American Capital (ACAS) has dropped more than any other BDC, down 20% from its recent high of over $15 most likely for the reasons discussed in "BDC Risk Profiles: Part 12 - American Capital". ACAS is the only BDC with a majority of investments in riskier equity investments instead of safer income producing debt investments. In addition, its debt investments have declining credit quality and the highest non-accruals of any BDC. However, it has one of the lowest debt to equity ratios, very little exposure to rising rates (negative or positive), continues to buy back shares and consistently increases its net asset value per share. I consider ACAS undervalued with a 10 in the valuation category but during turbulent markets investors flock to safety and are willing to pay higher multiples. Earnings projections for Q2 have been reduced to $0.25 so I adjusted the profit category.

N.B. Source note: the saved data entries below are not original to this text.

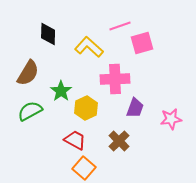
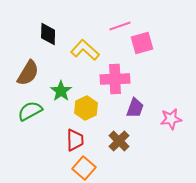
yellow L-shape: moved 4 px left, 3 px down
red trapezoid: rotated 60 degrees clockwise
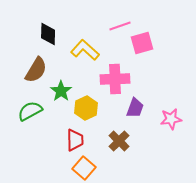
brown semicircle: moved 8 px right, 3 px up
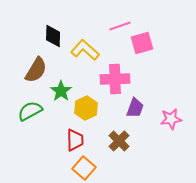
black diamond: moved 5 px right, 2 px down
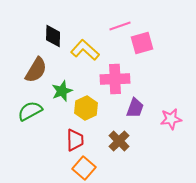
green star: moved 1 px right; rotated 15 degrees clockwise
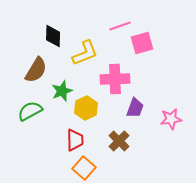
yellow L-shape: moved 3 px down; rotated 116 degrees clockwise
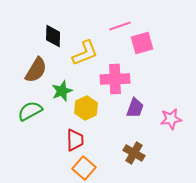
brown cross: moved 15 px right, 12 px down; rotated 15 degrees counterclockwise
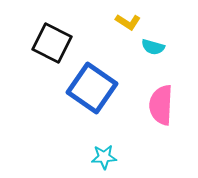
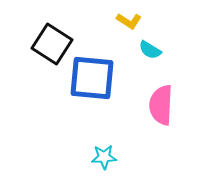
yellow L-shape: moved 1 px right, 1 px up
black square: moved 1 px down; rotated 6 degrees clockwise
cyan semicircle: moved 3 px left, 3 px down; rotated 15 degrees clockwise
blue square: moved 10 px up; rotated 30 degrees counterclockwise
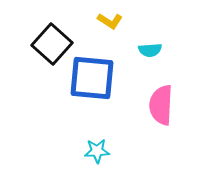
yellow L-shape: moved 19 px left
black square: rotated 9 degrees clockwise
cyan semicircle: rotated 35 degrees counterclockwise
cyan star: moved 7 px left, 6 px up
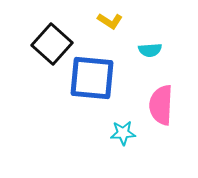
cyan star: moved 26 px right, 18 px up
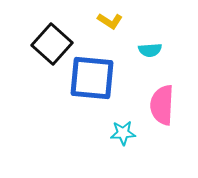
pink semicircle: moved 1 px right
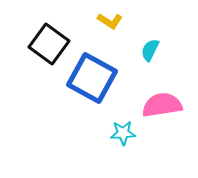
black square: moved 3 px left; rotated 6 degrees counterclockwise
cyan semicircle: rotated 120 degrees clockwise
blue square: rotated 24 degrees clockwise
pink semicircle: rotated 78 degrees clockwise
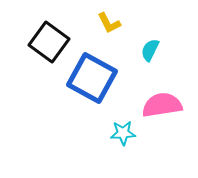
yellow L-shape: moved 1 px left, 2 px down; rotated 30 degrees clockwise
black square: moved 2 px up
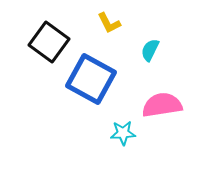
blue square: moved 1 px left, 1 px down
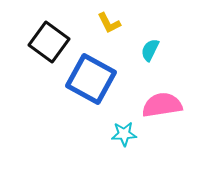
cyan star: moved 1 px right, 1 px down
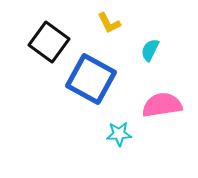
cyan star: moved 5 px left
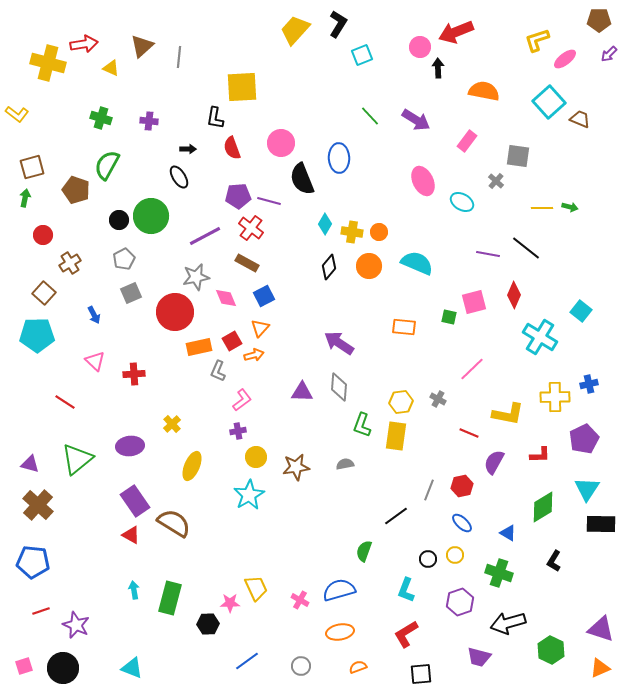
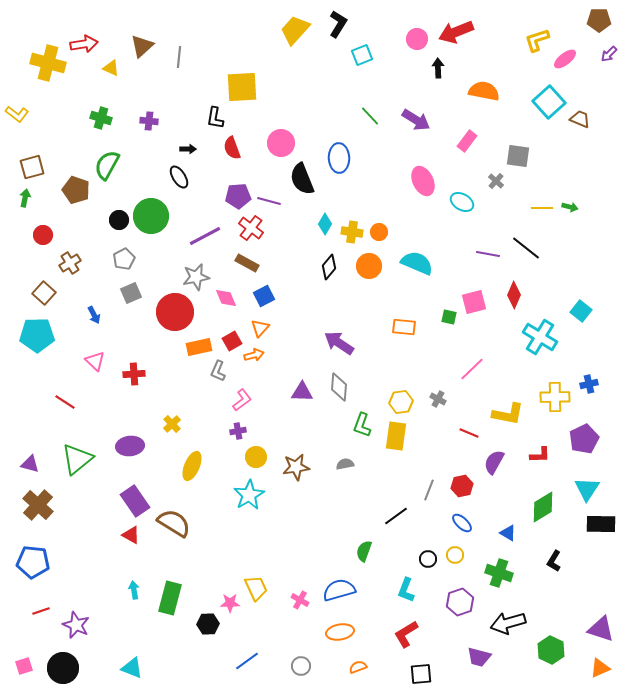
pink circle at (420, 47): moved 3 px left, 8 px up
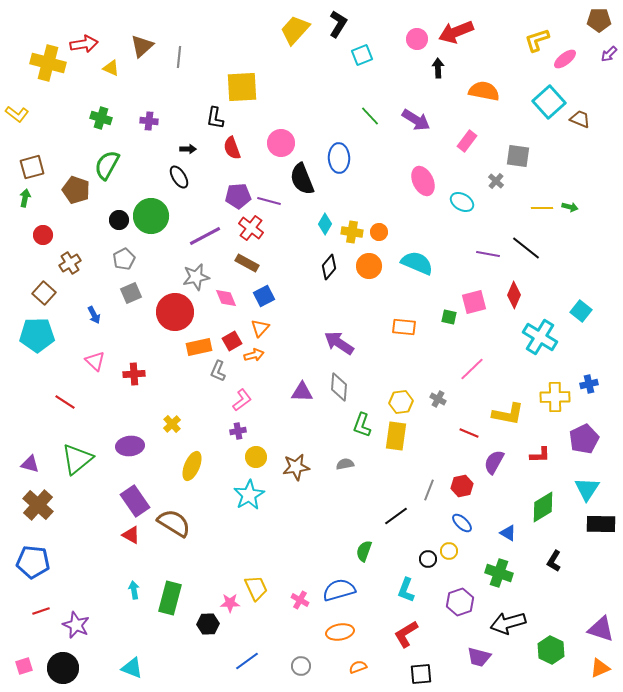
yellow circle at (455, 555): moved 6 px left, 4 px up
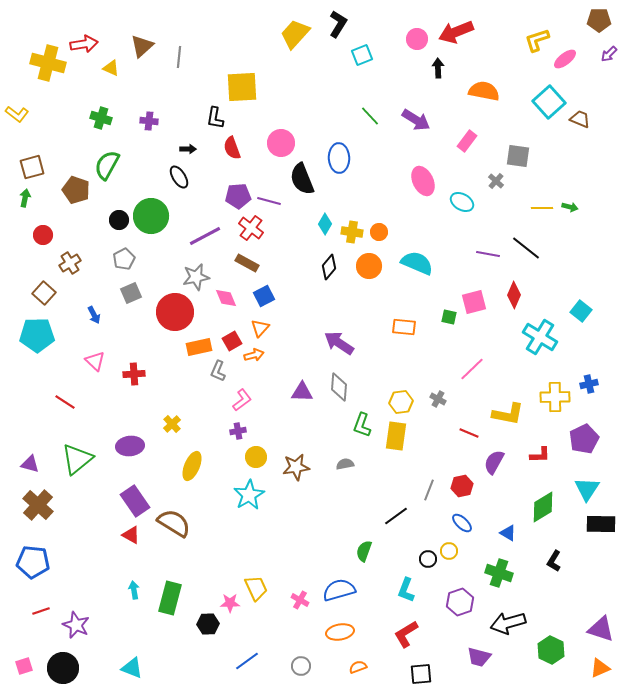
yellow trapezoid at (295, 30): moved 4 px down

BlackRock Kelso Capital (BKCC) I consider it one of the riskier BDCs, with a 3 out of 10, and its stock price has dropped 9% from its recent highs. BKCC is still near the bottom of the list for a few reasons including increasing portfolio yields with declining credit quality and its portfolio companies have a debt to EBITDA ratio of 4.9, which is higher than its pre-crisis 4.7.

Apollo Investment (AINV) had not reported at the time of my last rankings and met its EPS expectation of $0.21 covering its dividend of $0.20, however, Q2 is only expected to earn $0.20 due to its recent offering of 19 million shares. I consider AINV one of the riskier BDCs with a 3 out of 10 and its stock price has fallen 16% from recent highs last month so I adjusted the valuation category to 8 out of 10.